Takeaways, Limitations

Takeaways:
Provides multilingual benchmarks of fact-checking performance across various LLMs.
We reveal a correlation between high confidence and low accuracy in small-scale models and low confidence and high accuracy in large-scale models.
It raises the possibility of systematic bias in fact-checking efforts by under-resourced agencies.
Highlights the gap in fact-checking performance for the Global South and non-English languages.

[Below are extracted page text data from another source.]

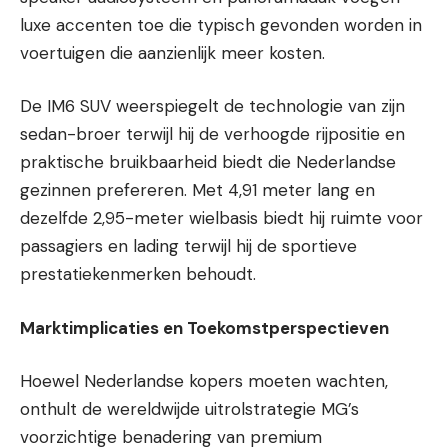
luxe accenten toe die typisch gevonden worden in
voertuigen die aanzienlijk meer kosten.
De IM6 SUV weerspiegelt de technologie van zijn
sedan-broer terwijl hij de verhoogde rijpositie en
praktische bruikbaarheid biedt die Nederlandse
gezinnen prefereren. Met 4,91 meter lang en
dezelfde 2,95-meter wielbasis biedt hij ruimte voor
passagiers en lading terwijl hij de sportieve
prestatiekenmerken behoudt.
Marktimplicaties en Toekomstperspectieven
Hoewel Nederlandse kopers moeten wachten,
onthult de wereldwijde uitrolstrategie MG’s
voorzichtige benadering van premium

Provides a basis for policymaking to ensure equitable access to AI-assisted fact-checking.
Limitations:
The 5,000 claims used in this study may not be fully representative of all types of information and language.
There may be a lack of detailed analysis of other factors that affect LLM performance (e.g., data quality, model training method).
There is a need to track changes in LLM performance over a long-term perspective.